Die Tschechin Zakopalová unterlag als aktuelle Weltranglisten-66. der Estin Kaia Kanepi aus Tallin. Die 25-Jährige, Nummer 80 in der Welt, gewann mit 6:2 und 6:4 und konnte ihre Breakchancen zum Gesamtsieg nutzen. Für die Bocholter Erstligaspielerin, die wegen ihres Wimbledon-Engagement am Sonntag nicht am 6:3-Sieg gegen den TEC Waldau Stuttgart teilhaben konnte, war der Eintritt in Runde vier ein großer Erfolg gewesen.
Im Doppel hatte die sympathische Pragerin mit der Slowakin Magdalena Rybarikova in Runde zwei verloren – 4:6, 2:6 gegen Akgul Amanmuradova/Kristina Barrois, Usbekistan/Deutschland.
Jarmila Groth war gegen die fünfmalige Wimbledon-Siegerin Venus Williams (30) kurz davor, den zweiten Satz zu gewinnen und verzauberte 4000 Zuschauer mit meist sehr gut platzierten Schlägen und couragiertem Spiel, dass selbst die Amerikanerin mächtig ins Schwitzen geriet.

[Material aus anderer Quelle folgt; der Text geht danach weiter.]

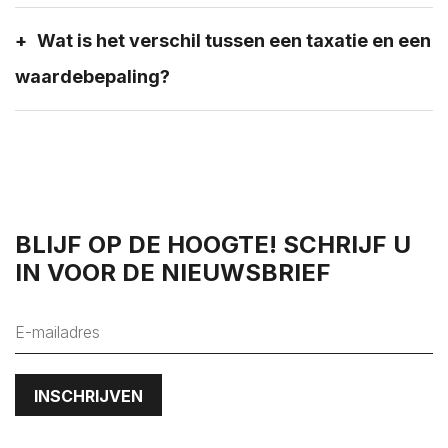
Wat is het verschil tussen een taxatie en een
waardebepaling?
BLIJF OP DE HOOGTE! SCHRIJF U
IN VOOR DE NIEUWSBRIEF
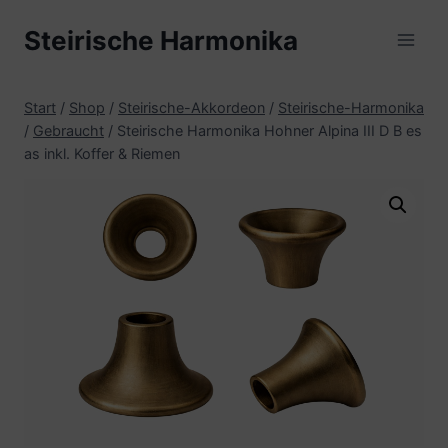
Zum
Steirische Harmonika
Inhalt
springen
Start
/
Shop
/
Steirische-Akkordeon
/
Steirische-Harmonika
/
Gebraucht
/
Steirische Harmonika Hohner Alpina III D B es
as inkl. Koffer & Riemen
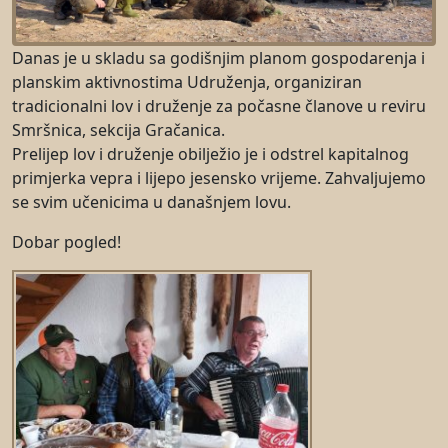
Danas je u skladu sa godišnjim planom gospodarenja i
planskim aktivnostima Udruženja, organiziran
tradicionalni lov i druženje za počasne članove u reviru
Smršnica, sekcija Gračanica.
Prelijep lov i druženje obilježio je i odstrel kapitalnog
primjerka vepra i lijepo jesensko vrijeme. Zahvaljujemo
se svim učenicima u današnjem lovu.
Dobar pogled!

Sie war schließlich froh, nach eineinhalb Stunden bei großer Hitze mit 6:4 und 7:6 (7:5) gewonnen zu haben.
Im Tiebreak des zweiten Satzes hatte Groth, die in der Bundesliga als Slowakin geführt und von ihrem australischen Mann auf der Profitour gecoacht wird, unglücklich schnell 0:4 zurückgelegen, kam auf 4:4 heran und musste nach einem Doppelfehler die Amerikanerin, Nummer zwei in der Welt und mit ihrer Schwester Serena wieder Topfavoritin, davonziehen lassen. Groth war im Vorjahr schon 57. der Weltrangliste und wird nach Wimbledon ihre jetzige Position 92 stark verbessern können.